NOTE that OpenID and OAuth2 are scoped (read and write), read more about scopes in the OpenAPI documentation.

Security Handlers

When the security middleware is enabled in configuration and security schemes are specified under components in the OpenAPI declaration, you need to provide a handler to each one of the security schemes. If a handler is missing or no security schemes are defined, an error will be thrown upon initialization.

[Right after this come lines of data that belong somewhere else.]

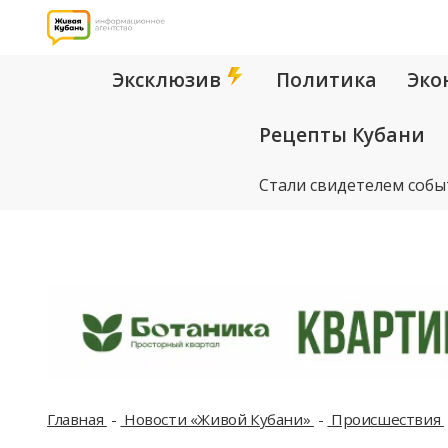
Эксклюзив
Политика
Эко
Рецепты Кубани
Стали свидетелем собы
Главная
Новости «Живой Кубани»
Происшествия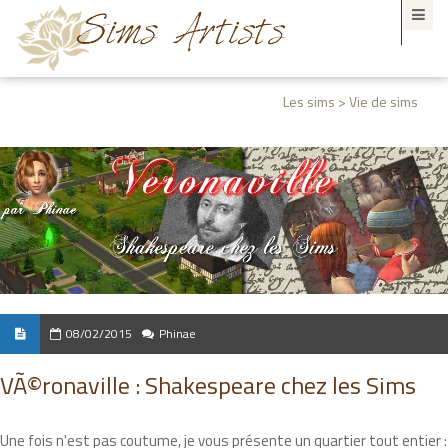
Les sims > Vie de sims
08/02/2015
Phinae
VÃ©ronaville : Shakespeare chez les Sims
Une fois n'est pas coutume, je vous présente un quartier tout entier :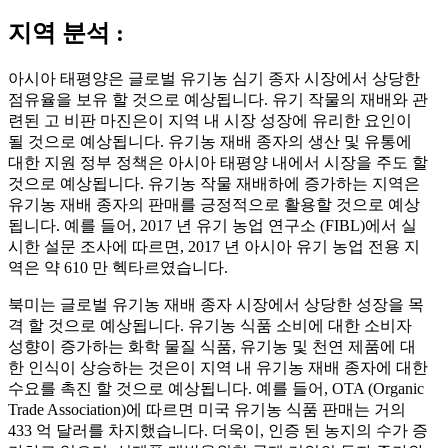
지역 분석 :
아시아 태평양은 글로벌 유기농 심기 종자 시장에서 상당한
점유율을 보유 할 것으로 예상됩니다. 유기 작물의 재배와 관
련된 고 비판 마진은이 지역 내 시장 성장에 유리한 요인이
될 것으로 예상됩니다. 유기농 재배 종자의 생산 및 유통에
대한 지원 정부 정책은 아시아 태평양 내에서 시장을 주도 할
것으로 예상됩니다. 유기농 작물 재배하에 증가하는 지역은
유기농 재배 종자의 판매를 긍정적으로 활용할 것으로 예상
됩니다. 예를 들어, 2017 년 유기 농업 연구소 (FIBL)에서 실
시한 설문 조사에 따르면, 2017 년 아시아 유기 농업 전용 지
역은 약 610 만 헥타르였습니다.
북미는 글로벌 유기농 재배 종자 시장에서 상당한 성장을 목
격 할 것으로 예상됩니다. 유기농 식품 소비에 대한 소비자
성향이 증가하는 화학 물질 식품, 유기농 및 천연 제품에 대
한 인식이 상승하는 것은이 지역 내 유기농 재배 종자에 대한
수요를 촉진 할 것으로 예상됩니다. 예를 들어, OTA (Organic
Trade Association)에 따르면 미국 유기농 식품 판매는 거의
433 억 달러를 차지했습니다. 더욱이, 인증 된 농지의 수가 증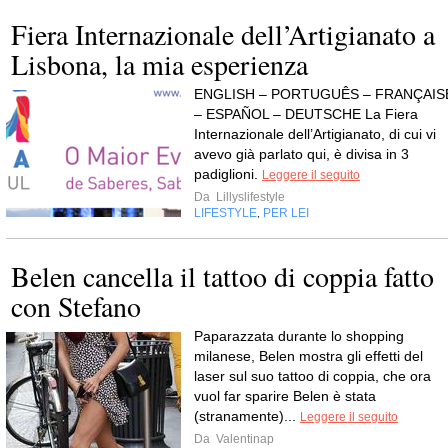
Fiera Internazionale dell’Artigianato a
Lisbona, la mia esperienza
ENGLISH – PORTUGUÊS – FRANÇAIS
– ESPAÑOL – DEUTSCHE La Fiera
Internazionale dell’Artigianato, di cui vi
avevo già parlato qui, è divisa in 3
padiglioni.
Leggere il seguito
Da
Lillyslifestyle
LIFESTYLE
PER LEI
,
Belen cancella il tattoo di coppia fatto
con Stefano
Paparazzata durante lo shopping
milanese, Belen mostra gli effetti del
laser sul suo tattoo di coppia, che ora
vuol far sparire Belen è stata
(stranamente)...
Leggere il seguito
Da
Valentinap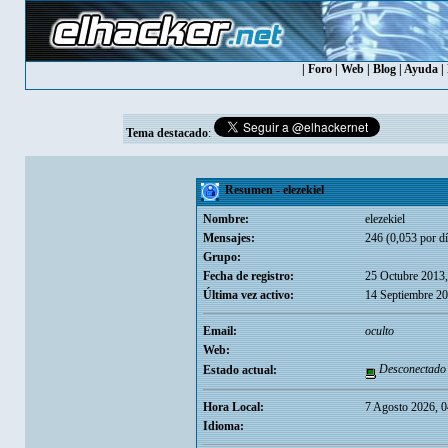
|
Foro
|
Web
|
Blog
|
Ayuda
|
Tema destacado
:
Resumen - elezekiel
Nombre:
elezekiel
Mensajes:
246 (0,053 por dí
Grupo:
Fecha de registro:
25 Octubre 2013,
Última vez activo:
14 Septiembre 20
Email:
oculto
Web:
Desconectado
Estado actual:
Hora Local:
7 Agosto 2026, 0
Idioma: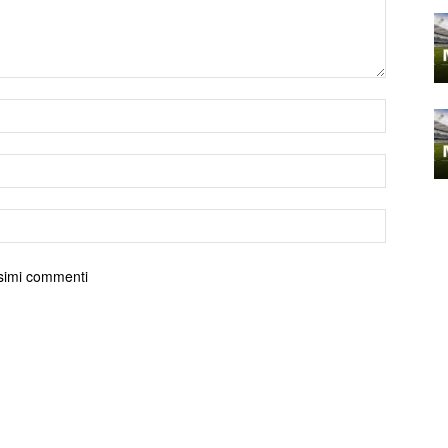
ossimi commenti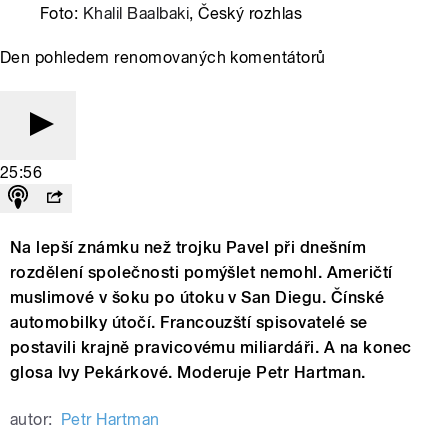
Foto:
Khalil Baalbaki
, Český rozhlas
Den pohledem renomovaných komentátorů
25:56
Na lepší známku než trojku Pavel při dnešním
rozdělení společnosti pomýšlet nemohl. Američtí
muslimové v šoku po útoku v San Diegu. Čínské
automobilky útočí. Francouzští spisovatelé se
postavili krajně pravicovému miliardáři. A na konec
glosa Ivy Pekárkové. Moderuje Petr Hartman.
autor:
Petr Hartman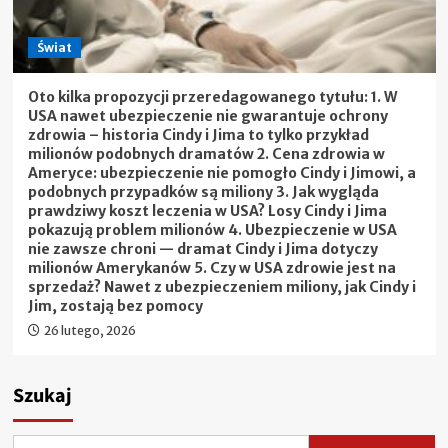
Świat
Oto kilka propozycji przeredagowanego tytułu: 1. W
USA nawet ubezpieczenie nie gwarantuje ochrony
zdrowia – historia Cindy i Jima to tylko przykład
milionów podobnych dramatów 2. Cena zdrowia w
Ameryce: ubezpieczenie nie pomogło Cindy i Jimowi, a
podobnych przypadków są miliony 3. Jak wygląda
prawdziwy koszt leczenia w USA? Losy Cindy i Jima
pokazują problem milionów 4. Ubezpieczenie w USA
nie zawsze chroni — dramat Cindy i Jima dotyczy
milionów Amerykanów 5. Czy w USA zdrowie jest na
sprzedaż? Nawet z ubezpieczeniem miliony, jak Cindy i
Jim, zostają bez pomocy
26 lutego, 2026
Szukaj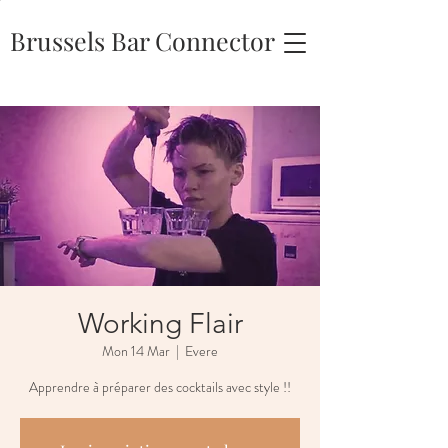
Brussels Bar Connector
Working Flair
Mon 14 Mar
  |  
Evere
Apprendre à préparer des cocktails avec style !!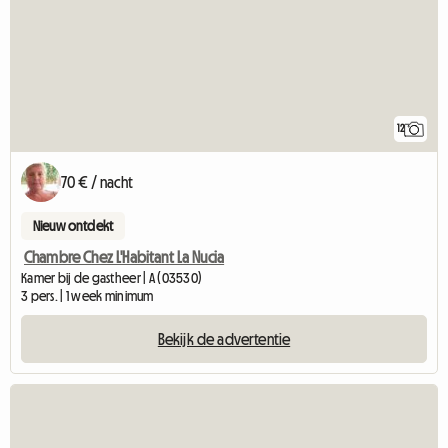
12
70 € / nacht
Nieuw ontdekt
Chambre Chez L'Habitant La Nucia
Kamer bij de gastheer | A (03530)
3 pers. | 1 week minimum
Bekijk de advertentie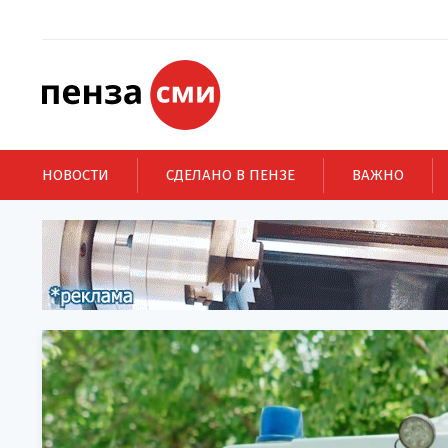
НОВОСТИ
СДЕЛАНО В ПЕНЗЕ
ВАЖНО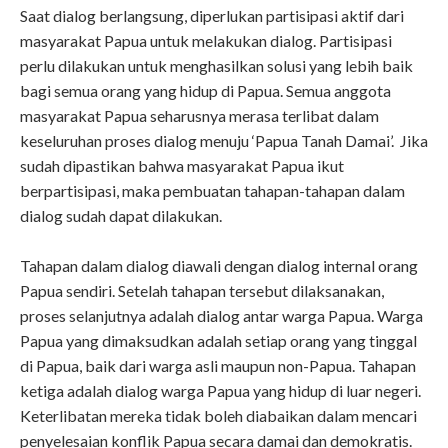
Saat dialog berlangsung, diperlukan partisipasi aktif dari
masyarakat Papua untuk melakukan dialog. Partisipasi
perlu dilakukan untuk menghasilkan solusi yang lebih baik
bagi semua orang yang hidup di Papua. Semua anggota
masyarakat Papua seharusnya merasa terlibat dalam
keseluruhan proses dialog menuju ‘Papua Tanah Damai’. Jika
sudah dipastikan bahwa masyarakat Papua ikut
berpartisipasi, maka pembuatan tahapan-tahapan dalam
dialog sudah dapat dilakukan.
Tahapan dalam dialog diawali dengan dialog internal orang
Papua sendiri. Setelah tahapan tersebut dilaksanakan,
proses selanjutnya adalah dialog antar warga Papua. Warga
Papua yang dimaksudkan adalah setiap orang yang tinggal
di Papua, baik dari warga asli maupun non-Papua. Tahapan
ketiga adalah dialog warga Papua yang hidup di luar negeri.
Keterlibatan mereka tidak boleh diabaikan dalam mencari
penyelesaian konflik Papua secara damai dan demokratis.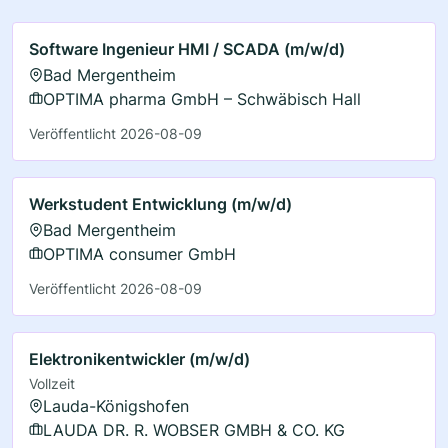
Software Ingenieur HMI / SCADA (m/w/d)
Bad Mergentheim
OPTIMA pharma GmbH – Schwäbisch Hall
Veröffentlicht 2026-08-09
Werkstudent Entwicklung (m/w/d)
Bad Mergentheim
OPTIMA consumer GmbH
Veröffentlicht 2026-08-09
Elektronikentwickler (m/w/d)
Vollzeit
Lauda-Königshofen
LAUDA DR. R. WOBSER GMBH & CO. KG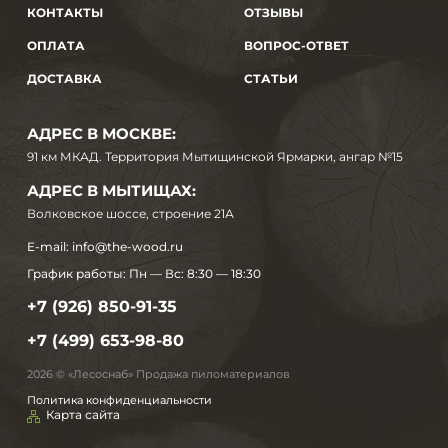
КОНТАКТЫ
ОТЗЫВЫ
ОПЛАТА
ВОПРОС-ОТВЕТ
ДОСТАВКА
СТАТЬИ
АДРЕС В МОСКВЕ:
91 км МКАД. Территория Мытищинской Ярмарки, ангар №15
АДРЕС В МЫТИЩАХ:
Волковское шоссе, строение 21А
E-mail:
info@the-wood.ru
График работы:
Пн — Вс: 8:30 — 18:30
+7 (926) 850-91-35
+7 (499) 653-98-80
2026 © «Лесоснаб» Продажа пиломатериалов
Политика конфиденциальности
Карта сайта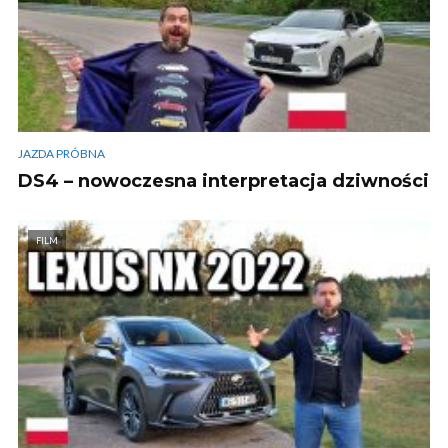
JAZDA PRÓBNA
DS4 – nowoczesna interpretacja dziwności
FILM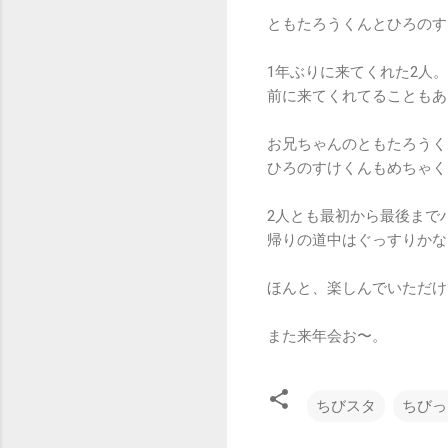
ともたろうくんとひろのす
1年ぶりに来てくれた2人。
前に来てくれてることもあ
お兄ちゃんのともたろうく
ひろのすけくんもめちゃく
2人とも最初から最後まで
帰りの道中はぐっすりかな？
ほんと、楽しんでいただけ
また来年会お〜。
ちびスタ
ちびっ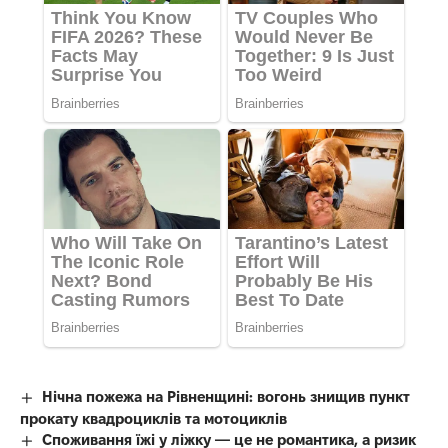
Нічна пожежа на Рівненщині: вогонь знищив пункт
прокату квадроциклів та мотоциклів
Споживання їжі у ліжку — це не романтика, а ризик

Security handlers are functions that implements the desired logic for handling the security schemes, like validating an api key token for an apikey type scheme. They are set in the configuration under middleware.security.auth.<handler> and the handler name must match the security schemes that is being handled:

// oastools.config.js

module.exports = {
  middleware: {
    security: {
      auth: {
        BasicAuth: (token) => {/* Validate encoded token*/ },
        BearerAuth: (token) => {/* Validate token */ },
        ApikeyAuth: (token) => {/* Validate the token */ },
        OAuth2: (secDef, secScope) => { /* OAuth authentication */ },
        OpenID: (secDef, secScope) => { /* OAuth authentication */ }
      }
    }
  }
}

Note that HTTP and Apikey authentication receive the token provided to validate in the arguments, while OAuth2 and OpenID receive the security scheme definition and the scopes array.

The handler function may return a result, typically the decoded token in case of HTTP Authentication. This result is saved to res.locals.oas.security.<handler> in order to make it available to controllers later in the execution.